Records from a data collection
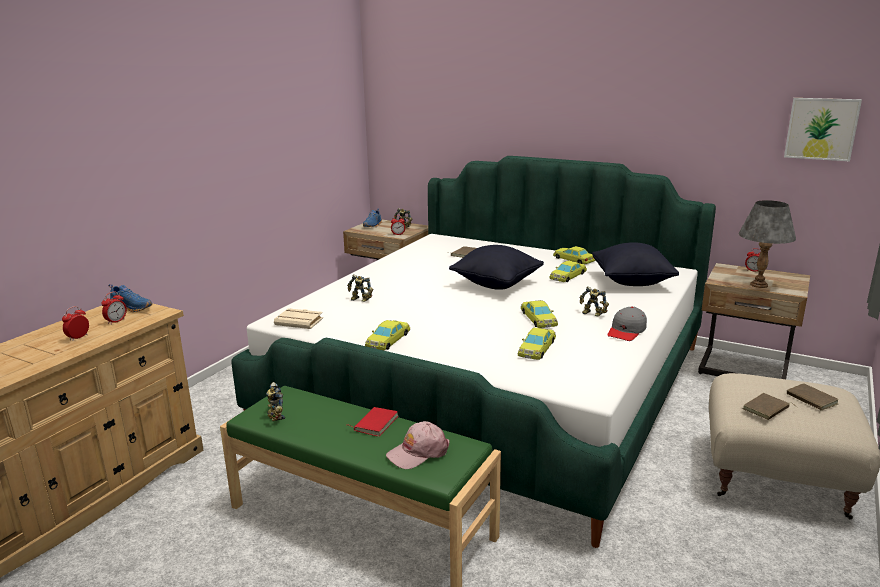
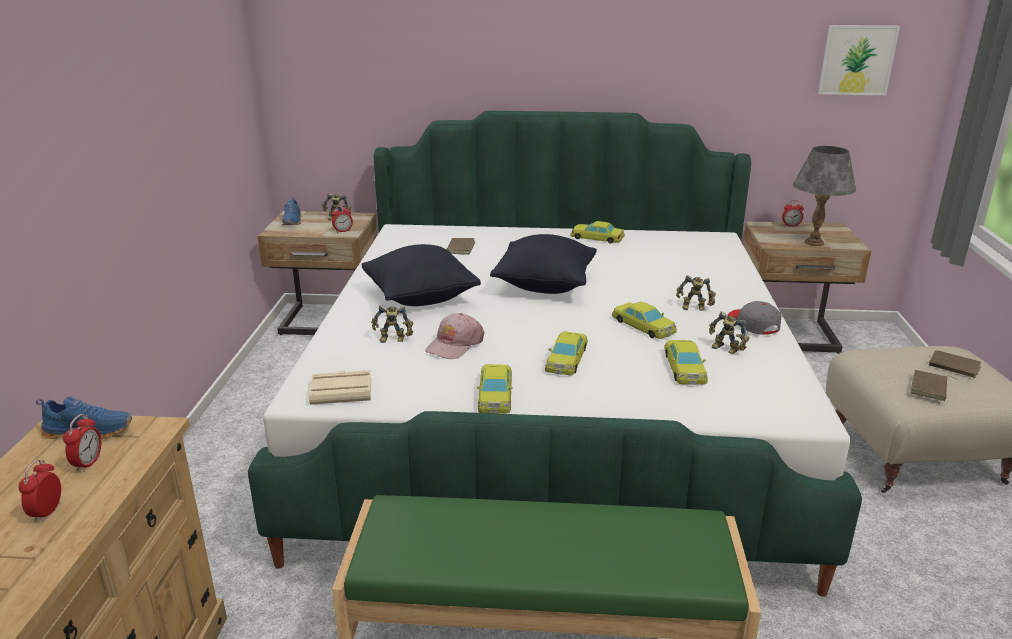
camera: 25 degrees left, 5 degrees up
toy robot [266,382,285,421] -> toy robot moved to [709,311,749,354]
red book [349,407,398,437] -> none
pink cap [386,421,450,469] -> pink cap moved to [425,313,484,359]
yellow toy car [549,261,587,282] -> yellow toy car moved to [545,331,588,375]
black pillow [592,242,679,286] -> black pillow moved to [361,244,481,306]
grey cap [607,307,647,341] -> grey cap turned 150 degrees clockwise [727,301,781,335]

--

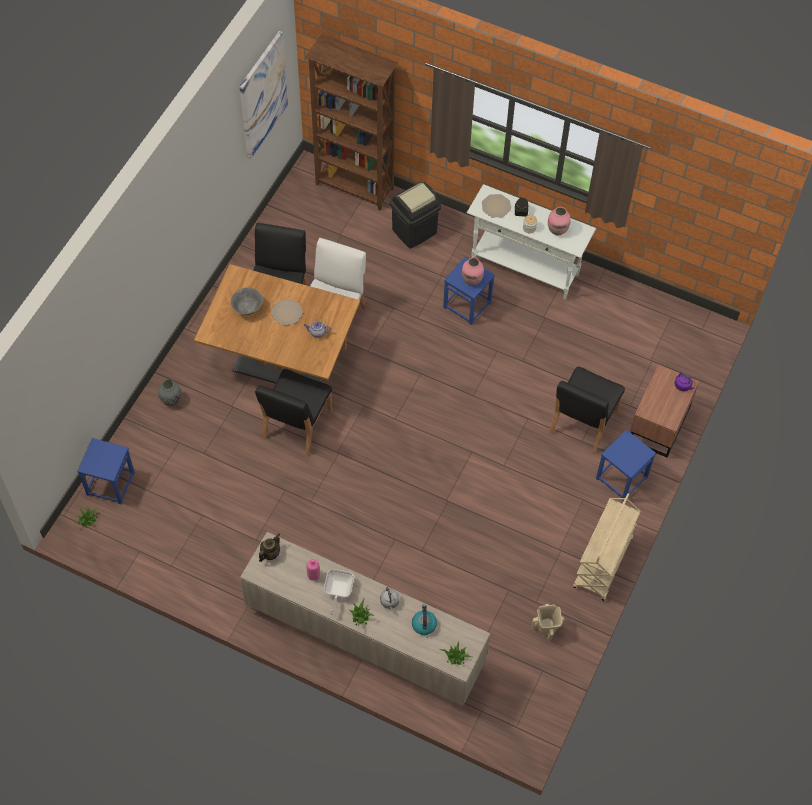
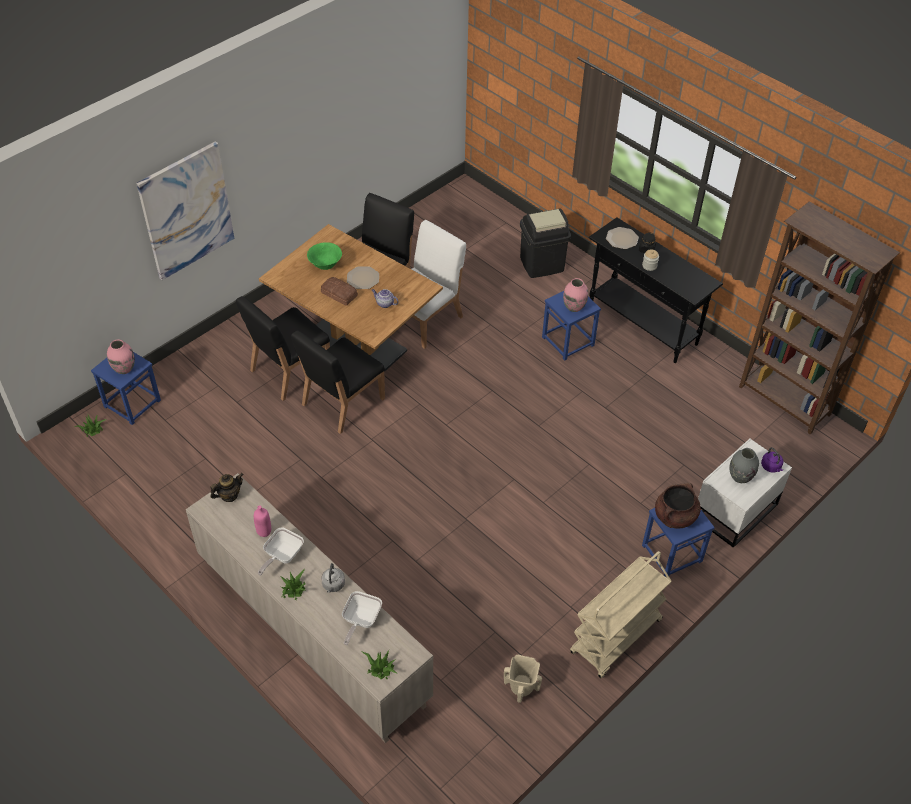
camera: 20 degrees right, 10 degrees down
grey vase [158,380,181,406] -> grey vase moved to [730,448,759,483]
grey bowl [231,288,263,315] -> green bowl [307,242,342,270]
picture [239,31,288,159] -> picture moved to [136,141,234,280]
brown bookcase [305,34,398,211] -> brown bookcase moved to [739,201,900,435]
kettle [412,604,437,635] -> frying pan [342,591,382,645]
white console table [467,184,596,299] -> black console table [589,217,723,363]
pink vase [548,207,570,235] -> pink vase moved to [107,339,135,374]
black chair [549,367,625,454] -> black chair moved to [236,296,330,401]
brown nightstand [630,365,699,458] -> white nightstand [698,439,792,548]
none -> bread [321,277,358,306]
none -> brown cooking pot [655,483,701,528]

--

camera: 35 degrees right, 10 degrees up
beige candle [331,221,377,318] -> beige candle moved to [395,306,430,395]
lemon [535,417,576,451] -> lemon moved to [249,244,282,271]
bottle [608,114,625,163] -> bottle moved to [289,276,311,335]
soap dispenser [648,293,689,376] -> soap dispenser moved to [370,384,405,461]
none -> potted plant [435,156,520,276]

### Requirement
Using the entries shown above, reproduce verbatim the lines from the line bearing "none -> bread [321,277,358,306]" to the line bearing "none -> brown cooking pot [655,483,701,528]", inclusive.

### Written response
none -> bread [321,277,358,306]
none -> brown cooking pot [655,483,701,528]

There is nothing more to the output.